In a new international declaration, global faith leaders and senior health and humanitarian figures are calling on countries to ensure the equitable distribution of COVID-19 vaccines, warning that the world is “at a turning point." Cardinal Peter Turkson, the Prefect of the Dicastery for Promoting Human Integral Development, is a key signatory of the declaration.
“In the current pandemic experience we discover that we are brothers and sisters,” Cardinal Turkson said on World Health Day in April 2021, adding that "in true fraternity, individualism and selfishness can be defeated by the reaffirmation that only the search for the good of all can lead to good for me.”

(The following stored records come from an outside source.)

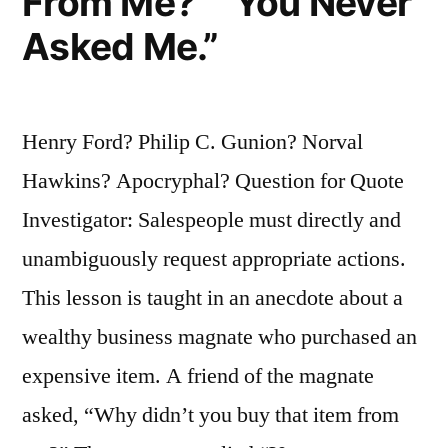
From Me?” “You Never
Asked Me.”
Henry Ford? Philip C. Gunion? Norval
Hawkins? Apocryphal? Question for Quote
Investigator: Salespeople must directly and
unambiguously request appropriate actions.
This lesson is taught in an anecdote about a
wealthy business magnate who purchased an
expensive item. A friend of the magnate
asked, “Why didn’t you buy that item from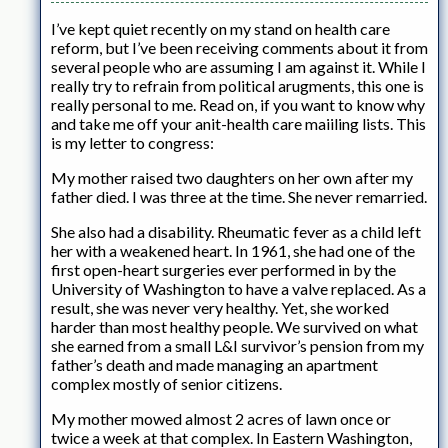
I’ve kept quiet recently on my stand on health care
reform, but I’ve been receiving comments about it from
several people who are assuming I am against it. While I
really try to refrain from political arugments, this one is
really personal to me. Read on, if you want to know why
and take me off your anit-health care maiiling lists. This
is my letter to congress:
My mother raised two daughters on her own after my
father died. I was three at the time. She never remarried.
She also had a disability. Rheumatic fever as a child left
her with a weakened heart. In 1961, she had one of the
first open-heart surgeries ever performed in by the
University of Washington to have a valve replaced. As a
result, she was never very healthy. Yet, she worked
harder than most healthy people. We survived on what
she earned from a small L&I survivor’s pension from my
father’s death and made managing an apartment
complex mostly of senior citizens.
My mother mowed almost 2 acres of lawn once or
twice a week at that complex. In Eastern Washington,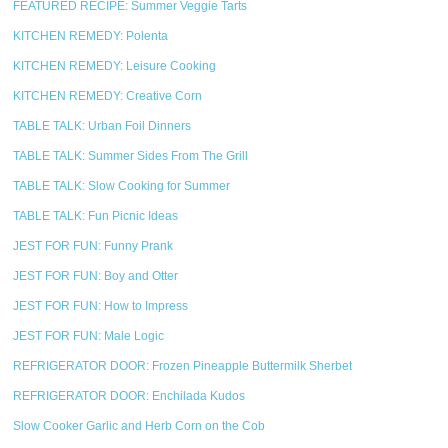
FEATURED RECIPE: Summer Veggie Tarts
KITCHEN REMEDY: Polenta
KITCHEN REMEDY: Leisure Cooking
KITCHEN REMEDY: Creative Corn
TABLE TALK: Urban Foil Dinners
TABLE TALK: Summer Sides From The Grill
TABLE TALK: Slow Cooking for Summer
TABLE TALK: Fun Picnic Ideas
JEST FOR FUN: Funny Prank
JEST FOR FUN: Boy and Otter
JEST FOR FUN: How to Impress
JEST FOR FUN: Male Logic
REFRIGERATOR DOOR: Frozen Pineapple Buttermilk Sherbet
REFRIGERATOR DOOR: Enchilada Kudos
Slow Cooker Garlic and Herb Corn on the Cob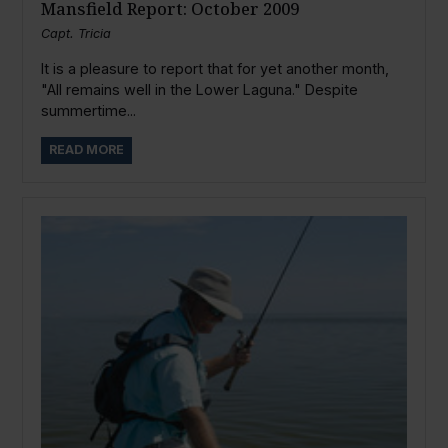
Mansfield Report: October 2009
Capt. Tricia
It is a pleasure to report that for yet another month,
"All remains well in the Lower Laguna." Despite
summertime...
READ MORE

"[The pandemic] has taught us that health is a common good so that by protecting one's own health, the health of the other and of the entire community are protected as well," Cardinal Turkson said.
"We need to build a world where each community, regardless of where they live, or who they are, has urgent access to vaccinations: not just for COVID-19, but also for the many other diseases that continue to harm and kill," the declaration reads. "As the pandemic has shown us, in our interdependent world no one is safe until everyone is safe. We have a choice: vaccine nationalism or human solidarity."
The declaration concludes, “It is time for decisive leadership. Countries and organisations across the world have a once-in-a-generation opportunity to address global inequality and reverse some of the fallout from the past year. In doing so, they will bring hope not only for the poorest in the world, but for us all.”